We are all aware that a language stay gives each child the opportunity to change their living environment! understand new values and give new meanings to things or behaviors. What is less well known are the essential learning mechanisms that are put in place during immersion in a foreign culture. The “learner” (the young person on a language stay) is confront! with a situation call! “asymmetrical communication” (1) when fac! with their foreign interlocutors.
Explanation of the phenomenon of “asymmetric communication”
This means that his cultural references and reflexes are not mexico email list similar (symmetrical) to those of the natives with whom he interacts. He must therefore interpret the new meaning of words and gestures! integrate them and then try to reproduce them in order to be understood.
In front of him! the natives (teachers! host families! foreigners met it is a keyword research tool during visits! etc.) adapt the form of their speech in order to be well understood (they articulate and speak more quietly! for example).
This learning situation is describ! by researchers from the famous Palo Alto school (2) as a “complementary interaction” . They have highlight! the !ucational effectiveness of this interaction! particularly because communication is not experienc! as a constraint but as an exchange where “everyone is unit!! where dissimilar behaviors adapt to each other! call on each other” .

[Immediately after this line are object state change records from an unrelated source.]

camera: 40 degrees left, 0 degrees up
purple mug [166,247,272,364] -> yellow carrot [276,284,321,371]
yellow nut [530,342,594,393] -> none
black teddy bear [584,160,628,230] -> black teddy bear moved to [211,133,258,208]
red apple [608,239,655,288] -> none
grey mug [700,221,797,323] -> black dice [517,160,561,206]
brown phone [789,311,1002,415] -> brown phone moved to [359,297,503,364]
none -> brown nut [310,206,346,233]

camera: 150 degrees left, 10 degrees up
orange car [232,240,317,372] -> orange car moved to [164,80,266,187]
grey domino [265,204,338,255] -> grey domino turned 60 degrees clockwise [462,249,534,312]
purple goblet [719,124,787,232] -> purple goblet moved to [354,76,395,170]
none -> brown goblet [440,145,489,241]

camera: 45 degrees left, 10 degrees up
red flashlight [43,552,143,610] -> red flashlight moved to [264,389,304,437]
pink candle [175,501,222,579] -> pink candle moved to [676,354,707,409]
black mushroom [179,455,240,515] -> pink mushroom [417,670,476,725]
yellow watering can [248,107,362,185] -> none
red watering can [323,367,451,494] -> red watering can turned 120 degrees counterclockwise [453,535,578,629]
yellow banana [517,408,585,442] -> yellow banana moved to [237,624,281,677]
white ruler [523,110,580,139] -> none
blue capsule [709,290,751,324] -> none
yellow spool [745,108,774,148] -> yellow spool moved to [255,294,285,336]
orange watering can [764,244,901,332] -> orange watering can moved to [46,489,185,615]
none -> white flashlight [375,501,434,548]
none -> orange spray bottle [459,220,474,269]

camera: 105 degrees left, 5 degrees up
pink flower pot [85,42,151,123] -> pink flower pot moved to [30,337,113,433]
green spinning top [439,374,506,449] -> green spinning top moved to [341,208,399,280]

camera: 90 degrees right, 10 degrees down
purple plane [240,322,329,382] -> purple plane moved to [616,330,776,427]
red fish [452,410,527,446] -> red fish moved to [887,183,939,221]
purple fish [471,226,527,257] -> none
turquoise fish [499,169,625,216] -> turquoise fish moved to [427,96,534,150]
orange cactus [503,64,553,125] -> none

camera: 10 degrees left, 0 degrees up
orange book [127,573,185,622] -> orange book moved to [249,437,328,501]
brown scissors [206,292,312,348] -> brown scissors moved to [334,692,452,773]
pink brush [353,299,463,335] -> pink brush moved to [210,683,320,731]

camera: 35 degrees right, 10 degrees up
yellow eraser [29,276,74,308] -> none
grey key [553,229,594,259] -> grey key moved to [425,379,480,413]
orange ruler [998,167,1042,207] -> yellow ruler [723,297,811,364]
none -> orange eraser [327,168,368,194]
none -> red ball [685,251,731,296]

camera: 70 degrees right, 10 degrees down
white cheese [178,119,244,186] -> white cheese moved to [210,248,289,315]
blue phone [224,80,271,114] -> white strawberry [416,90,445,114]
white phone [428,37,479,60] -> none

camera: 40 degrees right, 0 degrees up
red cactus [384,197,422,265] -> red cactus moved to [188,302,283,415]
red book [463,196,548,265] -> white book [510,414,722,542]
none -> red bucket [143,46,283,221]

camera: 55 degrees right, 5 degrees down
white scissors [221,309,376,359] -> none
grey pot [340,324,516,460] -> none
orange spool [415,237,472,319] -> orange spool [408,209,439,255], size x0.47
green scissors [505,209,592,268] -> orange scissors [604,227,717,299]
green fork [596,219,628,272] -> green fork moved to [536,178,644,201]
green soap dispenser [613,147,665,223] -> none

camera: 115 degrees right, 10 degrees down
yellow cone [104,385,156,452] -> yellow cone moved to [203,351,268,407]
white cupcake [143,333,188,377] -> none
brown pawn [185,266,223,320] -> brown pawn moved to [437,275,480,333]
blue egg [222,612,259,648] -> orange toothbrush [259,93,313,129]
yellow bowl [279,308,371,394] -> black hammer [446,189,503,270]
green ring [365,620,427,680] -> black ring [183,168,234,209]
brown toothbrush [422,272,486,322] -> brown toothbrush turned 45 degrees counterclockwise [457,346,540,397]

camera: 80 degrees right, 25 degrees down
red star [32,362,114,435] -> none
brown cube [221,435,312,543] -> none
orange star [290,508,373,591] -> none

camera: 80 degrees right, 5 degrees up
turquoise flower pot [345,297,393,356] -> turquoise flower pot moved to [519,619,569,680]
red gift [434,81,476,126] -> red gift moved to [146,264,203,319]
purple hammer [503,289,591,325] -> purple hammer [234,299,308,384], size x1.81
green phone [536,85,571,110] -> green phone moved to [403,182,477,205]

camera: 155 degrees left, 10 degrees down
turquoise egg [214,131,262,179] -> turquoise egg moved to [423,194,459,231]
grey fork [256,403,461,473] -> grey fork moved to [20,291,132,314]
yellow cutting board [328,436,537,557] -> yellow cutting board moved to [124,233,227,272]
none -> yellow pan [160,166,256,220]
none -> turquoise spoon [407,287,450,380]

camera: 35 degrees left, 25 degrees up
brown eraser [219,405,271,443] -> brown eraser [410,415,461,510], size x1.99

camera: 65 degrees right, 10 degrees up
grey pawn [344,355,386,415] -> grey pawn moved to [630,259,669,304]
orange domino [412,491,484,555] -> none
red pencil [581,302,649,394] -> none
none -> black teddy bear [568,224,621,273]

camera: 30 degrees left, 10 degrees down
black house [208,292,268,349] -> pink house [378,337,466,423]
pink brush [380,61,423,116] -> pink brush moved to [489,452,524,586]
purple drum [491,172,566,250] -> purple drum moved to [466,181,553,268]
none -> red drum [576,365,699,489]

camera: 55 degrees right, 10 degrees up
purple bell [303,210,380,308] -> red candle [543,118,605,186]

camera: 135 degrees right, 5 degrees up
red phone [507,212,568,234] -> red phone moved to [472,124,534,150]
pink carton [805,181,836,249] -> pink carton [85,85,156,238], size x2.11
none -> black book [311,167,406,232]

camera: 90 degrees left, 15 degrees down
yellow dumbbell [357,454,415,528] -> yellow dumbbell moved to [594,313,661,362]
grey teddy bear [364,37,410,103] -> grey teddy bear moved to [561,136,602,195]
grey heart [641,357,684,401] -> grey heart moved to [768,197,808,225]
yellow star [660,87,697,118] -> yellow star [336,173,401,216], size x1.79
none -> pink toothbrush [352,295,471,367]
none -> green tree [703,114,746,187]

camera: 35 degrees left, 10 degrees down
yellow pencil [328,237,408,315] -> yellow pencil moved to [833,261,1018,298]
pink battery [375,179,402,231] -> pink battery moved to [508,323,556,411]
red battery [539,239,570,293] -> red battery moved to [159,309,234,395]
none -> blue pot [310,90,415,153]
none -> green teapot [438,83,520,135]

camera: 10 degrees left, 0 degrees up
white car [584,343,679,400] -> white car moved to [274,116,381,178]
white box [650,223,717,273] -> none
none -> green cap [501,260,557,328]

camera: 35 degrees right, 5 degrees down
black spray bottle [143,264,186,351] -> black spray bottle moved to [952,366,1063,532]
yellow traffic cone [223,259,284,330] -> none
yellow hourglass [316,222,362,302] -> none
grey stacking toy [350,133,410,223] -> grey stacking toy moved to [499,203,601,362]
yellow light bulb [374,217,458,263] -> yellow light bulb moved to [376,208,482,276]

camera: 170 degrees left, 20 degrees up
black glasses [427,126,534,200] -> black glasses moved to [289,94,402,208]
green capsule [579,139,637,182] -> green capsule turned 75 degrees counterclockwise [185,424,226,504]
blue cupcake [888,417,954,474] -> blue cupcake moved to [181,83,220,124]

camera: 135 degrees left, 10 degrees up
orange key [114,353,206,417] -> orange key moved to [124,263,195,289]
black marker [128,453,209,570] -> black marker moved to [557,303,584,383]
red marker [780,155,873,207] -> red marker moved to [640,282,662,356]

This reinforces the idea that learning a foreign language and culture is cuba leads not just about learning through classroom lectures! scholarly books or films in the original version. The true richness of a language stay comes from the phenomenon of asymmetrical communication caus! by the encounter between a “learner” and a “native”.
Promoting exchanges between “learners” and “natives”
The effectiveness of a stay is therefore partly link! to the quality of “asymmetric of the exchange between the young people and their entourage. To this end! Afnor certification ( NF Services standard ) provides a guarantee on the profiles of the teachers responsible for providing courses abroad (they must in particular be “natives”)! on the !ucational project of the accompanying persons but also on the role of the host families. The latter are judg! on their ability to exchange with the young people and to involve their hosts in the life of the family. Cultural learning will come precisely from the novelties and differences encounter! in the habits of each.